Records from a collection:
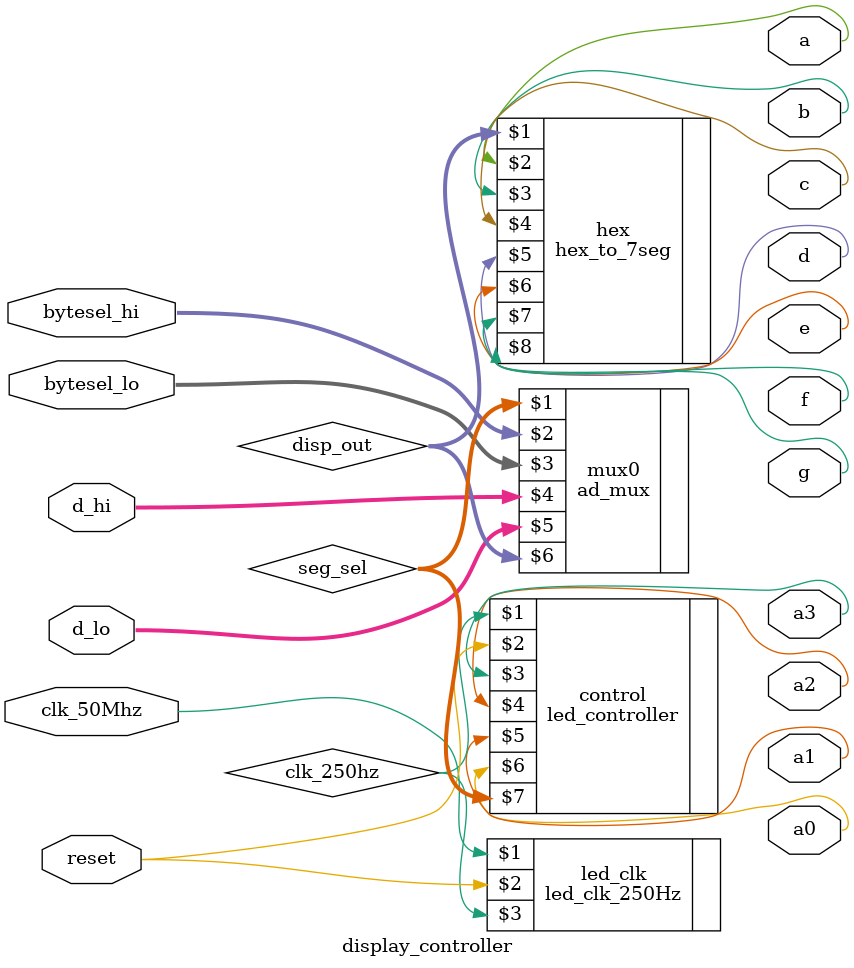
<source format=v>
`timescale 1ns / 1ps
/********************************************************************************
 *   Display Controller used to control the output of the 7segment display of 
     the nexys 2 board. This module instantiates 4 modules: 
     led_clk_250Hz: Slows down the frequency of the processor clk from 50Mhz to 
                    250hz.  
                    
     led_controller: Selects which of the 4 anodes to update on the display. 
                     and uses a 2 bit value to identify which of the 4 anodes 
                     are currently active 
     
     ad_mux:         Assigns the active anode its 4 bit hex value. 
     
     hex_to_7seg:    Decodes a 4bit value into a 7 bit translated value used to 
                     interface with the segment display. P
*********************************************************************************/
module display_controller( clk_50Mhz, reset, bytesel_hi, bytesel_lo, d_hi, d_lo, 
									a3, a2, a1, a0, a, b, c, d, e, f, g);
									
									
    input             clk_50Mhz, reset;
    input        [3:0] bytesel_hi, bytesel_lo;
    input        [3:0] d_hi, d_lo;
    output wire        a3, a2, a1, a0, a, b, c, d, e, f, g;

    wire [1:0]  seg_sel;
    wire        clk_250hz;
    wire  [3:0] disp_out;

   //**********************s***********************************
   // Module for led_clk_250Hz
   //*********************************************************     
                            //       clk, reset, clk_out
    led_clk_250Hz     led_clk( clk_50Mhz, reset, clk_250hz );


   //*********************************************************
   // Module for led_controller
   //*********************************************************     
                            // clk,  reset, a3, a2, a1, a0, seg_sel
    led_controller    control( clk_250hz, reset, a3, a2, a1, a0, seg_sel );

   //*********************************************************
   // Module for ad_mux
   //*********************************************************     
                         // seg_sel, bytesel_hi, bytesel_lo, d_hi, d_lo, disp_out
    ad_mux            mux0( seg_sel, bytesel_hi, bytesel_lo, d_hi, d_lo, disp_out );
	 
   //*********************************************************
   // Module for hex_to_7seg
   //*********************************************************
								// hex,    a, b, c, d, e, f, g
	 hex_to_7seg       hex( disp_out, a, b, c, d, e, f, g );
    
endmodule

</source>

• _What to produce_
List every line above that contains the word "input".

• _Solution below_
    input             clk_50Mhz, reset;
    input        [3:0] bytesel_hi, bytesel_lo;
    input        [3:0] d_hi, d_lo;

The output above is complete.